Türkiye’de Sivil Toplum

Vicdan Vakfı için

by Sanar

27.11.2024
“Filanca Bakanlık sivil toplumla görüştü”
Kimmiş sivil toplum?
Meslek Odaları, Sendikalar, bir de TÜSİAD, MÜSİAD gibi sermaye örgütleri.
Doğrusu: İnsanların kendi iradeleriyle oluşturdukları dernekler, vakıflar, girişimler, platformlar.
Avrupa’da, Orta Çağ sonrası toplum Meslek Örgütleri (Loncalar) üzerinden kontrol edilmiş. Büyük şehirlerin -örneğin Brüksel- eski merkezinde geniş bir çiçekli sahanın etrafında, ortada Şehir Yönetimi (Belediye diyelim) ve etrafında her biri ayrı bir meslek loncasının binaları yer alıyor.
Osmanlı’da ise köklü bir VAKIF geleneği var.

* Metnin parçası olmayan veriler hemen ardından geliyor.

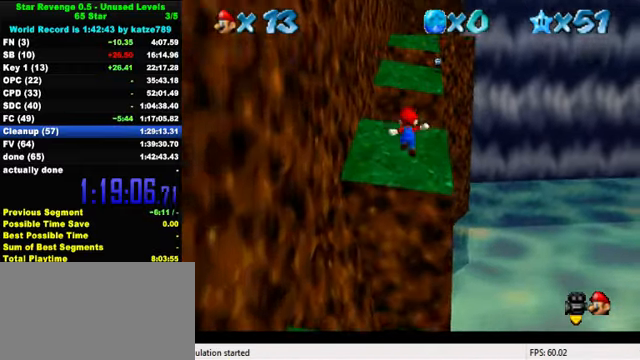
{"keys": ["up"], "events": []}
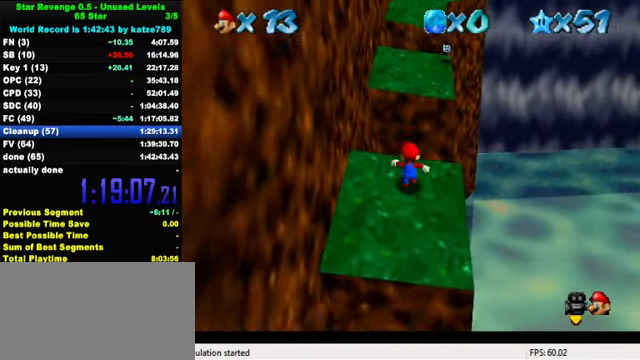
{"keys": ["right", "shift", "up"], "events": [[67, "shift", "down"], [400, "right", "down"]]}
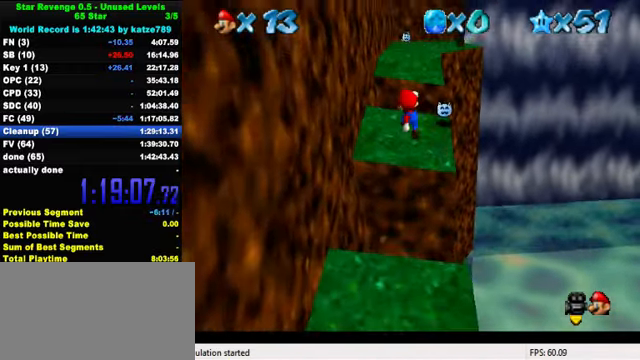
{"keys": ["shift", "up"], "events": [[100, "shift", "up"], [167, "right", "up"], [400, "shift", "down"]]}
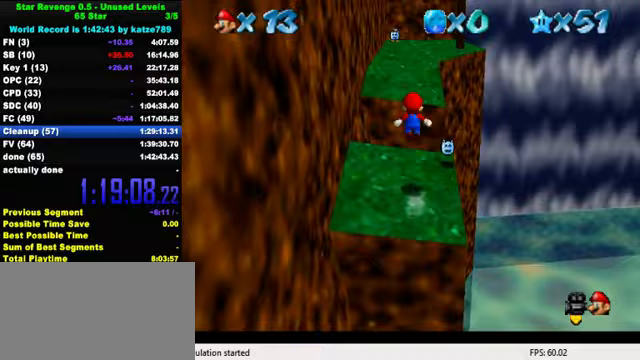
{"keys": ["up"], "events": [[100, "ctrl", "down"], [500, "ctrl", "up"], [500, "shift", "up"]]}
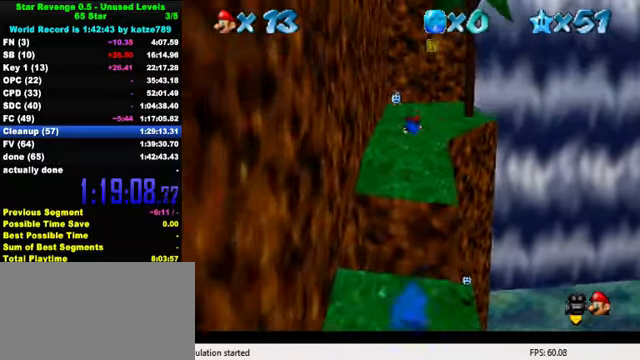
{"keys": ["up"], "events": [[267, "ctrl", "down"], [300, "shift", "down"], [467, "ctrl", "up"], [500, "shift", "up"]]}
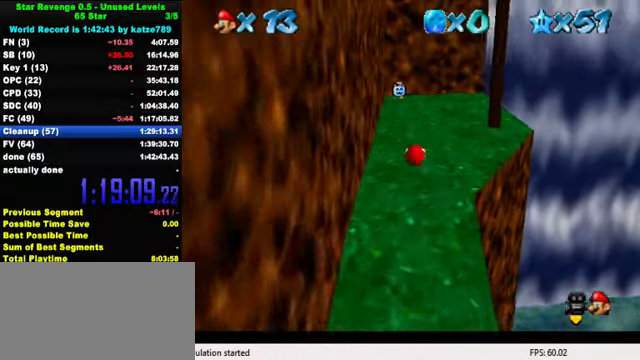
{"keys": ["up"], "events": []}
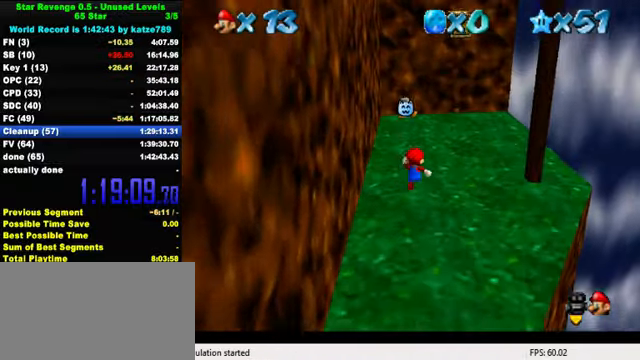
{"keys": ["shift", "up"], "events": [[233, "right", "down"], [367, "shift", "down"], [433, "right", "up"]]}
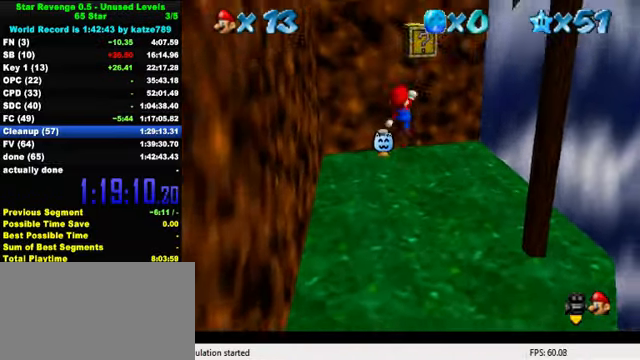
{"keys": ["up"], "events": [[67, "shift", "up"], [233, "y", "down"], [267, "shift", "down"], [433, "shift", "up"], [433, "y", "up"]]}
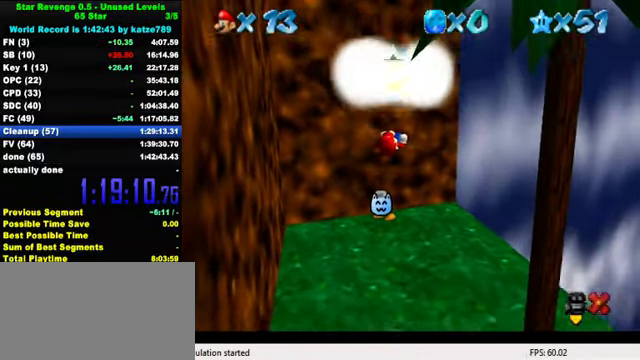
{"keys": [], "events": [[100, "up", "up"]]}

Meslek örgütleri olan Ahiliklerin yanı sıra, 8 Yüzyıl ikinci yarısında oluşmaya başlamış, Selçuklu döneminde yaygınlaşmış ve Osmanlı döneminde iyice gelenekleşmiş vakıflar.
TC’de 2002’de yenilenen1926 Medeni Kanunu ile çerçevesi çizilmiş, 1935’te ayrıntılı bir Vakıflar yasası yapılmış, 2008’de revize edilmiş.
Dernekler ise 1938’teki Cemiyetler Kanunu ile şekillendirilmiş. Daha sonra çeşitli yıllarda revize edilen Dernekler Yasası 2004’te şimdiki halini almış.
Bu yasa da -öncekiler gibi- derneklerin özgürce çalışarak amaçlarını gerçekleştirmek için önlerini açmayı, böylelikle devletin sosyal yükünü hafifletmeyi değil, onların nefes alışını bile kontrol etmeyi hedefliyor. Çünkü devlet, toplumdan korkuyor, onu kendi varlığına bir tehdit gibi algılıyor.
TkMM’nin yıllık toplantılarından birine konuk olan Norveç’in o dönemdeki büyükelçisi Kanavin, ilginç bir şey anlatmıştı. Norveç’teki sivil toplum yapısını incelemek için Ankara’dan gelen resmi heyetin aklının almadığı şey, Norveç devletinin STÖ’lerin ne yaptığına hiç karışmaması. “Nasıl olur, yani canlarının istediğini yapıyorlar, öyle mi?” diyorlarmış.
TC’de devlete kayıtlı ve devlet kontrolü altında çalışan vakıf ve dernekler dışında, hızla gelişen yapılar “Girişim”ler.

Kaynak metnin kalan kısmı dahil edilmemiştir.